YOUR INSTRUCTIONS
Would you reproduce each of the records below precisely, with the pictures left out?

PROVIDED MATERIAL
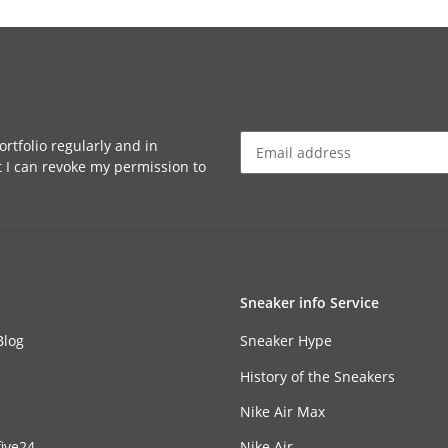
rtfolio regularly and in
at I can revoke my permission to
Sneaker info Service
Blog
Sneaker Hype
History of the Sneakers
Nike Air Max
ive24
Nike Air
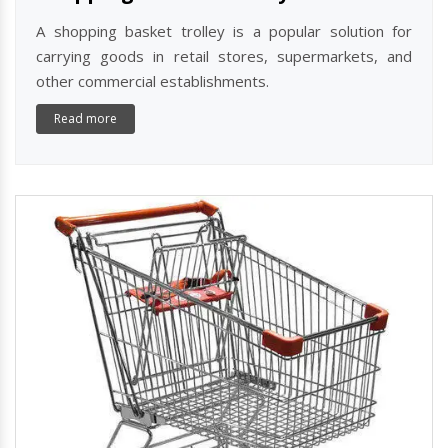
A shopping basket trolley is a popular solution for
carrying goods in retail stores, supermarkets, and
other commercial establishments.
Read more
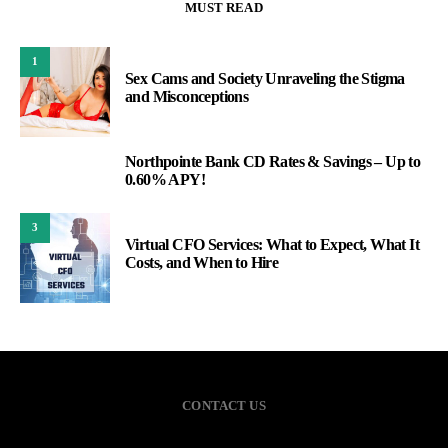
MUST READ
1
Sex Cams and Society Unraveling the Stigma
and Misconceptions
Northpointe Bank CD Rates & Savings – Up to
2
0.60% APY!
3
Virtual CFO Services: What to Expect, What It
Costs, and When to Hire
CONTACT US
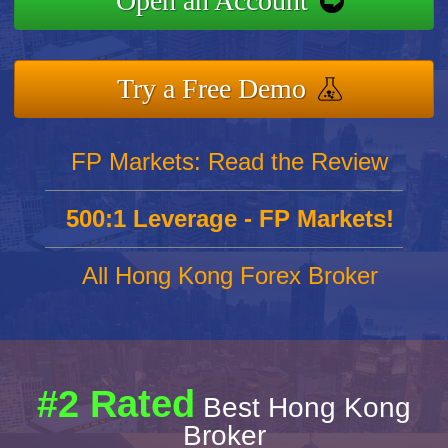
Open an Account
Try a Free Demo
FP Markets: Read the Review
500:1 Leverage - FP Markets!
All Hong Kong Forex Broker
#2 Rated
Best Hong Kong
Broker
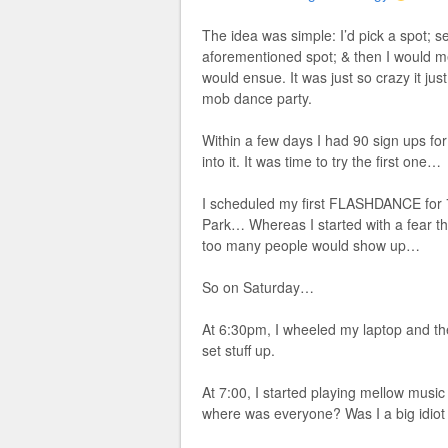
The idea was simple: I’d pick a spot; s
aforementioned spot; & then I would m
would ensue. It was just so crazy it ju
mob dance party.
Within a few days I had 90 sign ups fo
into it. It was time to try the first one…
I scheduled my first FLASHDANCE for 7
Park… Whereas I started with a fear th
too many people would show up…
So on Saturday…
At 6:30pm, I wheeled my laptop and the
set stuff up.
At 7:00, I started playing mellow musi
where was everyone? Was I a big idiot 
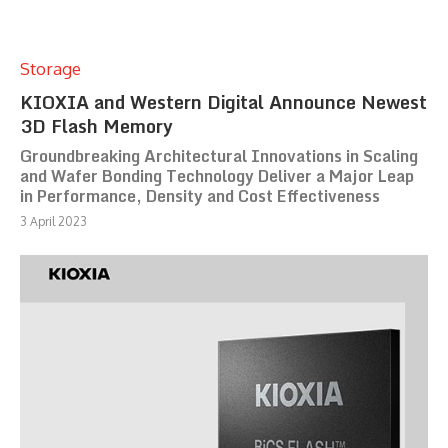
Storage
KIOXIA and Western Digital Announce Newest
3D Flash Memory
Groundbreaking Architectural Innovations in Scaling
and Wafer Bonding Technology Deliver a Major Leap
in Performance, Density and Cost Effectiveness
3 April 2023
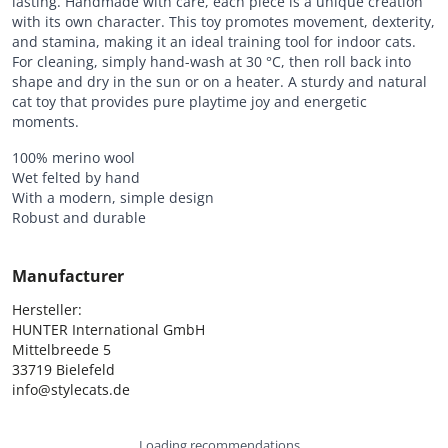
lasting. Handmade with care, each piece is a unique creation
with its own character. This toy promotes movement, dexterity,
and stamina, making it an ideal training tool for indoor cats.
For cleaning, simply hand-wash at 30 °C, then roll back into
shape and dry in the sun or on a heater. A sturdy and natural
cat toy that provides pure playtime joy and energetic
moments.
100% merino wool
Wet felted by hand
With a modern, simple design
Robust and durable
Manufacturer
Hersteller:

HUNTER International GmbH

Mittelbreede 5

33719 Bielefeld

info@stylecats.de
Loading recommendations...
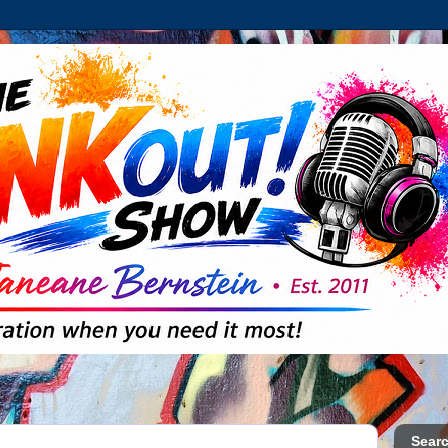
Searc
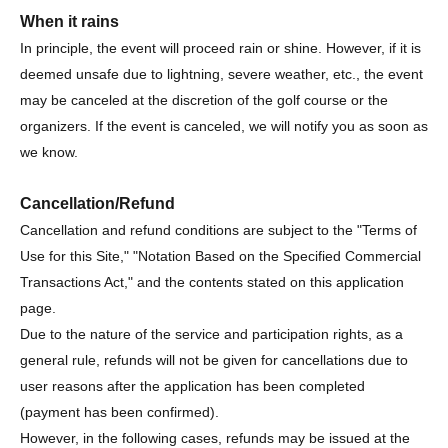
When it rains
In principle, the event will proceed rain or shine. However, if it is
deemed unsafe due to lightning, severe weather, etc., the event
may be canceled at the discretion of the golf course or the
organizers. If the event is canceled, we will notify you as soon as
we know.
Cancellation/Refund
Cancellation and refund conditions are subject to the "Terms of
Use for this Site," "Notation Based on the Specified Commercial
Transactions Act," and the contents stated on this application
page.
Due to the nature of the service and participation rights, as a
general rule, refunds will not be given for cancellations due to
user reasons after the application has been completed
(payment has been confirmed).
However, in the following cases, refunds may be issued at the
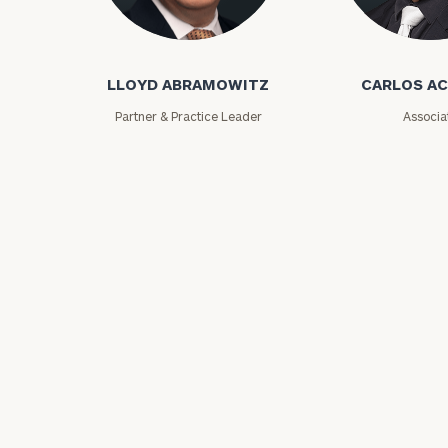
Lloyd Abramowitz
Carlos Aceved
LLOYD ABRAMOWITZ
CARLOS A
Partner & Practice Leader
Associa
Print your repo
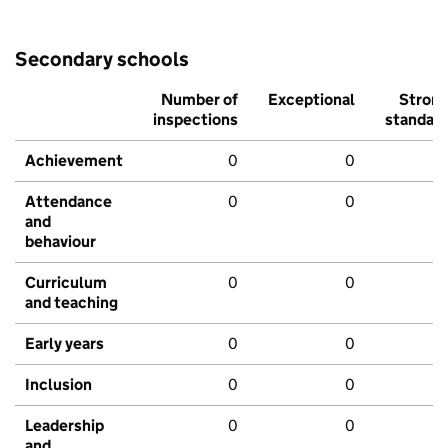
Secondary schools
Number of
Exceptional
Stron
inspections
standar
Achievement
0
0
Attendance
0
0
and
behaviour
Curriculum
0
0
and teaching
Early years
0
0
Inclusion
0
0
Leadership
0
0
and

OUTPUT BELOW
rtfolio regularly and in
at I can revoke my permission to
Sneaker info Service
Blog
Sneaker Hype
History of the Sneakers
Nike Air Max
ive24
Nike Air
A shopping basket trolley is a popular solution for
carrying goods in retail stores, supermarkets, and
other commercial establishments.
Read more
MUST READ
1
Sex Cams and Society Unraveling the Stigma
and Misconceptions
Northpointe Bank CD Rates & Savings – Up to
2
0.60% APY!
3
Virtual CFO Services: What to Expect, What It
Costs, and When to Hire
CONTACT US
Open an Account
Try a Free Demo
FP Markets: Read the Review
500:1 Leverage - FP Markets!
All Hong Kong Forex Broker
#2 Rated
Best Hong Kong
Broker
The idea was simple: I’d pick a spot; s
aforementioned spot; & then I would m
would ensue. It was just so crazy it ju
mob dance party.
Within a few days I had 90 sign ups fo
into it. It was time to try the first one…
I scheduled my first FLASHDANCE for 7
Park… Whereas I started with a fear th
too many people would show up…
So on Saturday…
At 6:30pm, I wheeled my laptop and the
set stuff up.
At 7:00, I started playing mellow musi
where was everyone? Was I a big idiot 
Storage
KIOXIA and Western Digital Announce Newest
3D Flash Memory
Groundbreaking Architectural Innovations in Scaling
and Wafer Bonding Technology Deliver a Major Leap
in Performance, Density and Cost Effectiveness
3 April 2023
lasting. Handmade with care, each piece is a unique creation
with its own character. This toy promotes movement, dexterity,
and stamina, making it an ideal training tool for indoor cats.
For cleaning, simply hand-wash at 30 °C, then roll back into
shape and dry in the sun or on a heater. A sturdy and natural
cat toy that provides pure playtime joy and energetic
moments.
100% merino wool
Wet felted by hand
With a modern, simple design
Robust and durable
Manufacturer
Hersteller:

HUNTER International GmbH

Mittelbreede 5

33719 Bielefeld

info@stylecats.de
Loading recommendations...
Searc
When it rains
In principle, the event will proceed rain or shine. However, if it is
deemed unsafe due to lightning, severe weather, etc., the event
may be canceled at the discretion of the golf course or the
organizers. If the event is canceled, we will notify you as soon as
we know.
Cancellation/Refund
Cancellation and refund conditions are subject to the "Terms of
Use for this Site," "Notation Based on the Specified Commercial
Transactions Act," and the contents stated on this application
page.
Due to the nature of the service and participation rights, as a
general rule, refunds will not be given for cancellations due to
user reasons after the application has been completed
(payment has been confirmed).
However, in the following cases, refunds may be issued at the
Lloyd Abramowitz
Carlos Aceved
LLOYD ABRAMOWITZ
CARLOS A
Partner & Practice Leader
Associa
Print your repo
Secondary schools
Number of
Exceptional
Stron
inspections
standar
Achievement
0
0
Attendance
0
0
and
behaviour
Curriculum
0
0
and teaching
Early years
0
0
Inclusion
0
0
Leadership
0
0
and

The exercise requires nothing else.